Lou Donaldson, jazz saxophonist who blended many influences, dead at 98
Celebrated jazz saxophonist Lou Donaldson has died at the age of 98
NEW YORK -- Lou Donaldson, a celebrated jazz saxophonist with a warm, fluid style who performed with everyone from Thelonius Monk to George Benson and was sampled by Nas, De La Soul and other hip-hop artists, has died. He was 98.
Donaldson died Saturday, according to a statement on his website. Additional details were not immediately available.

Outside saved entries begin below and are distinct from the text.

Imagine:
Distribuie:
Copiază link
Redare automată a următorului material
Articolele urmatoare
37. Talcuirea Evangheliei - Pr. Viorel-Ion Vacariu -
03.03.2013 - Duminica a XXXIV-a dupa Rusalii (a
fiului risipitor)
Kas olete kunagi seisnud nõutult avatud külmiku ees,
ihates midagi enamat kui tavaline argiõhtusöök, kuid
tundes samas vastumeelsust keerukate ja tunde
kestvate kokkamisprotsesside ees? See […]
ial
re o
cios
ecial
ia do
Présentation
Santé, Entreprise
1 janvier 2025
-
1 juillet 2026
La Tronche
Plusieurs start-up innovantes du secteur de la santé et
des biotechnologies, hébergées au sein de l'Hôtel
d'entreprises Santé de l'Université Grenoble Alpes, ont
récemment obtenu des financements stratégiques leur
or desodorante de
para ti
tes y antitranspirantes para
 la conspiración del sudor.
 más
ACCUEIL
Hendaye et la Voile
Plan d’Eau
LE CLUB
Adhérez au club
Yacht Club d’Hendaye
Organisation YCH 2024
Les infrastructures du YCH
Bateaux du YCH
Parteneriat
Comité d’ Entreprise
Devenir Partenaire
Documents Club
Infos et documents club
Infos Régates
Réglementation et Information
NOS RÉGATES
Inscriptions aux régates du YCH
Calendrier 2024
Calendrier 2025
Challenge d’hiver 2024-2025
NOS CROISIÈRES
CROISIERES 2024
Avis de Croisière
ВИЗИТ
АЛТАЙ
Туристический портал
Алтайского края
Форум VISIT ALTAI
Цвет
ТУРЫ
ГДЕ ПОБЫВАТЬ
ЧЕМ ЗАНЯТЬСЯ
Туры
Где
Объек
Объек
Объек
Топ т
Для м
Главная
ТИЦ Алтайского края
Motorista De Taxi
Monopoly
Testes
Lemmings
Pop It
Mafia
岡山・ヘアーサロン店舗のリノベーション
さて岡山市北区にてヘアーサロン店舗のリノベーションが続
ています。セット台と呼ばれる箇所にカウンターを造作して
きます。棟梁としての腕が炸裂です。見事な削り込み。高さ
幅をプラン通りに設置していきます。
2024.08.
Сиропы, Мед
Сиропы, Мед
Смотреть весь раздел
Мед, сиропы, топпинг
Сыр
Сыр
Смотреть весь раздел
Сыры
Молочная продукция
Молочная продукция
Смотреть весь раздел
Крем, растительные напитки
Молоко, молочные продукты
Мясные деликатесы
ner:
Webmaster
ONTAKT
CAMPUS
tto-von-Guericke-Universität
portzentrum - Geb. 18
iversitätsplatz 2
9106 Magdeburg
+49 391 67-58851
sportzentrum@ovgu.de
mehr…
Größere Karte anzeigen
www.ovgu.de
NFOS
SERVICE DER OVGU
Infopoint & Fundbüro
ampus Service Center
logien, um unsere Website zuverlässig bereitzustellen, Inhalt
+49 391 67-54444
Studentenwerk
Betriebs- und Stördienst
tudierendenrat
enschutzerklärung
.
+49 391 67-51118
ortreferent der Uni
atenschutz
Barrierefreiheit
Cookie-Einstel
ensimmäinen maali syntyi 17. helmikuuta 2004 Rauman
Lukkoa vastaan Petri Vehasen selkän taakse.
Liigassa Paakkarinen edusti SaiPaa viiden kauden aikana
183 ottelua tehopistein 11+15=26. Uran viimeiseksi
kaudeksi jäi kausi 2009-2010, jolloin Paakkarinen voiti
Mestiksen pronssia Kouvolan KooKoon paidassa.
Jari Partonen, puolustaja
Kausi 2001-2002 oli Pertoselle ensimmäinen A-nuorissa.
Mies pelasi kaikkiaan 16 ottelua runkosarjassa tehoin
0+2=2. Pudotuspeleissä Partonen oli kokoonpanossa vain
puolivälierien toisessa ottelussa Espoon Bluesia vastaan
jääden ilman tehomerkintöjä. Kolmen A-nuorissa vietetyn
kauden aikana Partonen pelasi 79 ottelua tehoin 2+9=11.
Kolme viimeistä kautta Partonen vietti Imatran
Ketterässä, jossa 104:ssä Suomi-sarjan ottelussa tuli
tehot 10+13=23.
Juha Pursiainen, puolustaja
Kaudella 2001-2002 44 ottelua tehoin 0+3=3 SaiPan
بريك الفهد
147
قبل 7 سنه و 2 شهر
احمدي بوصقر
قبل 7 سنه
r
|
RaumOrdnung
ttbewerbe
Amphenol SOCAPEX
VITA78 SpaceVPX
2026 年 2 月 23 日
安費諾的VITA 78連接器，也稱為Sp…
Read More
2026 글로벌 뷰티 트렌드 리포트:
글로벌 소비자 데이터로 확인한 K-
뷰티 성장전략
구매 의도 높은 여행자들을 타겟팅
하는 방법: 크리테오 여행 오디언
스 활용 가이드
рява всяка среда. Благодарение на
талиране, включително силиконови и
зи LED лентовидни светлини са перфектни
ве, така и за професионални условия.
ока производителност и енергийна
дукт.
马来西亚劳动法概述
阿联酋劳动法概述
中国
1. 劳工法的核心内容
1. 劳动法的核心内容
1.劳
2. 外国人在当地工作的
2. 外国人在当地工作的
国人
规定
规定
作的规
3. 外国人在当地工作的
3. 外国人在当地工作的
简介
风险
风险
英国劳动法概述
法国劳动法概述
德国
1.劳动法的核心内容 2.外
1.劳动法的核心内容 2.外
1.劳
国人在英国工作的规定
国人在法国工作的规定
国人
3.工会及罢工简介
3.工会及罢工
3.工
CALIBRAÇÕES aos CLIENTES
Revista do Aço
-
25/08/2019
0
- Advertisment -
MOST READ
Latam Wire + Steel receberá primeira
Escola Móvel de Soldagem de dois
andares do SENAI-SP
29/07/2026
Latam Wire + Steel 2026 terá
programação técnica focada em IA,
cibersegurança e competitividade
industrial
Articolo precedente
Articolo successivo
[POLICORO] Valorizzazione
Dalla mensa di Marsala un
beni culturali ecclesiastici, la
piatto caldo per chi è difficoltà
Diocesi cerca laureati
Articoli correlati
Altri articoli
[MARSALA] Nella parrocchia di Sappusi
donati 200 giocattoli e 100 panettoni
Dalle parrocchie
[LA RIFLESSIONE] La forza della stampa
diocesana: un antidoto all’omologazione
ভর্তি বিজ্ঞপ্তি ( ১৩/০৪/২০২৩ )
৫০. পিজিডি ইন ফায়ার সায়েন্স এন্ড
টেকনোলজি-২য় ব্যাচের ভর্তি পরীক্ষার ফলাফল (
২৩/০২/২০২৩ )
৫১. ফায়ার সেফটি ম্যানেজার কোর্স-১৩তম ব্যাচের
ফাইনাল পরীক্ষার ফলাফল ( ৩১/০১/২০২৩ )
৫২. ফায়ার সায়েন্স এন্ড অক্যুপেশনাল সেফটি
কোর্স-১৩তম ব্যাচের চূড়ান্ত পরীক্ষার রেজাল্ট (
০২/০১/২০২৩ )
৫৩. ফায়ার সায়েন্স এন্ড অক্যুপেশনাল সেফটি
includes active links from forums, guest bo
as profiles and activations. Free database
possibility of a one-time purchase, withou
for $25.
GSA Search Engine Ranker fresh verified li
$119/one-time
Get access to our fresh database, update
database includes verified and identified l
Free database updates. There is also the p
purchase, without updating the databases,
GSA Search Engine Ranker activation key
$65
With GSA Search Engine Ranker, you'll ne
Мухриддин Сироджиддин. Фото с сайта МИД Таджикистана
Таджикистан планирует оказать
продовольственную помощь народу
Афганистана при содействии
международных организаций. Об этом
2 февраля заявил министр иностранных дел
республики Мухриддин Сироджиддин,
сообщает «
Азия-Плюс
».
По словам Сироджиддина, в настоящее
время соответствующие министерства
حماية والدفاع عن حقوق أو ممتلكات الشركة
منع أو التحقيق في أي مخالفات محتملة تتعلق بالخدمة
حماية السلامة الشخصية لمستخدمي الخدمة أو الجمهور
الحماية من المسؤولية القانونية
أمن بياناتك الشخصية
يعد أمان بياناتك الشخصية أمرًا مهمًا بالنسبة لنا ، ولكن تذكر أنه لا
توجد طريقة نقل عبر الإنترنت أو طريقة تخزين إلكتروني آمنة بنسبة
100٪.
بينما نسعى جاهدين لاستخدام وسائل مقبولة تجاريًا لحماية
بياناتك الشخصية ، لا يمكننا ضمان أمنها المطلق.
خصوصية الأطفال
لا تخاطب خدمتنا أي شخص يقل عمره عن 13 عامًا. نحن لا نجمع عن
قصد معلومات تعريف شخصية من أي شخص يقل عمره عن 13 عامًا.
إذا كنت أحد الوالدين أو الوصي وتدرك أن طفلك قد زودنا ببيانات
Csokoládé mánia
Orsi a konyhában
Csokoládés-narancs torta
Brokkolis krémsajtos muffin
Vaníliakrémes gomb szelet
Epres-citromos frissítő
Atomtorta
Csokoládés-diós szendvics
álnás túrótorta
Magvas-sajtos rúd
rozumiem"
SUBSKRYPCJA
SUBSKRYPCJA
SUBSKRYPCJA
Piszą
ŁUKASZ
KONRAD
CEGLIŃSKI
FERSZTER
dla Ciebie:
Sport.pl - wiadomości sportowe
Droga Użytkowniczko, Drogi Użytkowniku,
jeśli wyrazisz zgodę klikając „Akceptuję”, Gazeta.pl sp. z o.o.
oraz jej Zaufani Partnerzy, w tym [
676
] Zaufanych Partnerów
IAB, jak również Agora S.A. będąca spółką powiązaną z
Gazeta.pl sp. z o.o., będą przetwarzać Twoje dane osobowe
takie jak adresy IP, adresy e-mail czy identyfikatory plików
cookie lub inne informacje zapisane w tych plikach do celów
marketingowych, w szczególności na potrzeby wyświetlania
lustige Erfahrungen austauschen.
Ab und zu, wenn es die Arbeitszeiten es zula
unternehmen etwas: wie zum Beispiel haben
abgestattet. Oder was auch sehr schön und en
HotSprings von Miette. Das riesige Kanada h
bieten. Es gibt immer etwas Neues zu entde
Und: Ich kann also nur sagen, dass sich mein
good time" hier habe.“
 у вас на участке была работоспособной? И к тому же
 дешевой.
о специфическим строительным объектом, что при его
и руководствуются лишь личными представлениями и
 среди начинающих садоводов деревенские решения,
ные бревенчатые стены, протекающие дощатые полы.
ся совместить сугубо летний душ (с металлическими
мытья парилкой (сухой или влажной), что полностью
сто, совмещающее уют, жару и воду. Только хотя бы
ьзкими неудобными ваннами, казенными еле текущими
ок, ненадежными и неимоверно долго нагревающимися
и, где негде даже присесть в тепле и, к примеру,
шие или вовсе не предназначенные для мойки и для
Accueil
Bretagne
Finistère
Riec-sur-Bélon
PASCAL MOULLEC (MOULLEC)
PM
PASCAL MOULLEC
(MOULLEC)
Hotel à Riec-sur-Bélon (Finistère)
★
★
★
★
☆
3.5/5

A native of Badin, North Carolina and a World War II veteran, Donaldson was part of the bop scene that emerged after the war and early in his career recorded with Monk, Milt Jackson and others. Donaldson also helped launch the career of Clifford Brown, the gifted trumpeter who was just 25 when he was killed in a 1956 road accident. Donaldson also was on hand for some of pianist Horace Silver's earliest sessions.
Over more than half a century, he would blend soul, blues and pop and achieve some mainstream recognition with his 1967 cover of one of the biggest hits of the time, “Ode to Billy Joe,” featuring a young Benson on guitar. His notable albums included “Alligator Bogaloo,” “Lou Donaldson at His Best” and “Wailing With Lou.” Donaldson would open his shows with a cool, jazzy jam from 1958, “Blues Walk.”
“That’s my theme song. Gotta good groove, a good groove to it,” he said in a 2013 interview with the National Endowment for the Arts, which named him a Jazz Master. Nine years later, his hometown renamed one of its roads Lou Donaldson Boulevard.